The XML language module

PMD has an XML language module which exposes the DOM of an XML document as an AST. Different flavours of XML are represented by separate language instances, which all use the same parser under the hood. The following table lists the languages currently provided by the pmd-xml maven module.

Language ID Description
xml Generic XML language
pom Maven Project Object Model (POM)
wsdl Web Services Description Language
xsl Extensible Stylesheet Language

Each of those languages has a separate rule index, and may provide domain-specific XPath functions. At their core they use the same parsing facilities though.

File attribution

Any file ending with .xml is associated with the xml language. Other XML flavours use more specific extensions, like .xsl.

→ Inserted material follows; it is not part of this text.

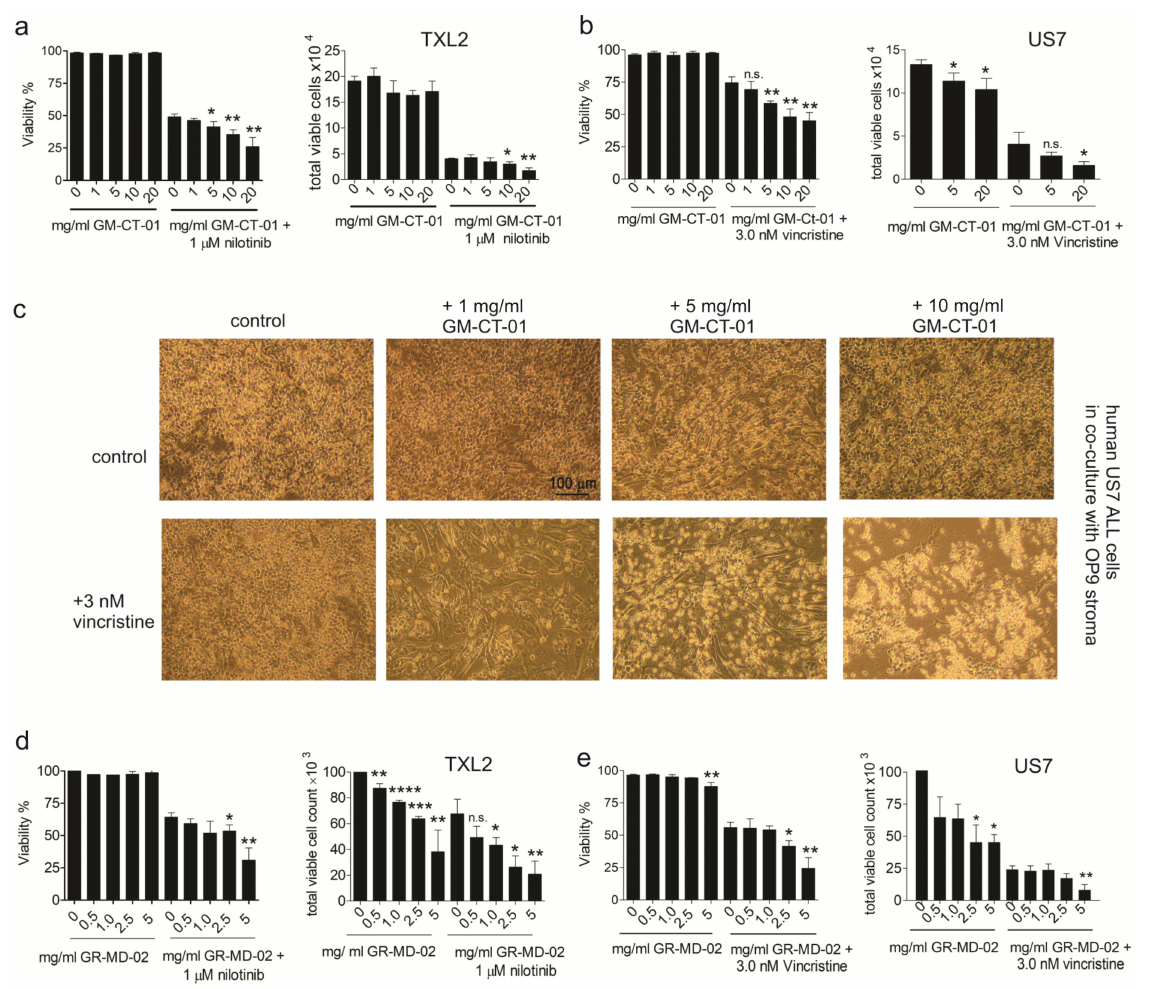
Figure 4. Combination drug treatment with GM-CT-01 or with GR-MD-02 inhibited proliferation of ALL cells. ( a ) Viability (left panel) and cell counts (right panel) of Ph-positive TXL-2 BCP-ALL cells treated with GM-CT-01 and nilotinib for 96 h in the presence of OP9 cells. ( b ) Viability (left panel) and cell counts (right panel) of US7 cells treated for 96 h with GM-CT-01 alone or in combination with vincristine in the presence of OP9 cells. ( c ) Phase contrast images of US7 cells co-cultured with irradiated OP9 stroma and treated with GM-CT-01 and vincristine as indicated. ( d , e ) Viability and cell counts of TXL2 ( d ) or US7 ( e ) treated with GR-MD-02 or a combination treatment as indicated. Viable cells and cell numbers were determined using Trypan blue exclusion. * p < 0.05, ** p < 0.01, *** p < 0.01, **** p < 0.0001 compared to 0 mg/mL samples, representing treatment with nothing or only with nilotinib or vincristine, unpaired t -test. Control samples, DMSO at the same final concentration as the vincristine/nilotinib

Some XML-based file formats do not conventionally use a .xml extension. To associate these files with the XML language, you need to use the --force-language xml command-line arguments, for instance:

$ pmd check -d /home/me/src/xml-file.ext -f text -R ruleset.xml --force-language xml

Please refer to PMD CLI reference for more examples.

XPath rules in XML

While other languages use XPathRule to create XPath rules, the use of this class is not recommended for XML languages. Instead, since 6.44.0, you are advised to use DomXPathRule. This rule class interprets XPath queries exactly as regular XPath, while XPathRule works on a wrapper for the DOM which is inconsistent with the XPath spec. Since DomXPathRule conforms to the XPath spec, you can

  • test XML queries in any stock XPath testing tool, or use resources like StackOverflow to help you write XPath queries.
  • match XML comments and processing instructions
  • use standard XPath functions like text() or fn:string

Here’s an example declaration of a DomXPathRule:

<rule name="MyXPathRule"
      language="xml"
      message="A message"
      class="net.sourceforge.pmd.lang.xml.rule.DomXPathRule">

      <properties>
        <property name="xpath">
            <value><![CDATA[
            /a/b/c[@attr = "5"]
            ]]></value>
        </property>
        <!-- Note: the property "version" is unsupported. -->
      </properties>
</rule>

The most important change is the class attribute, which doesn’t point to XPathRule but to DomXPathRule. Please see the Javadoc for DomXPathRule for more info about the differences with XPathRule.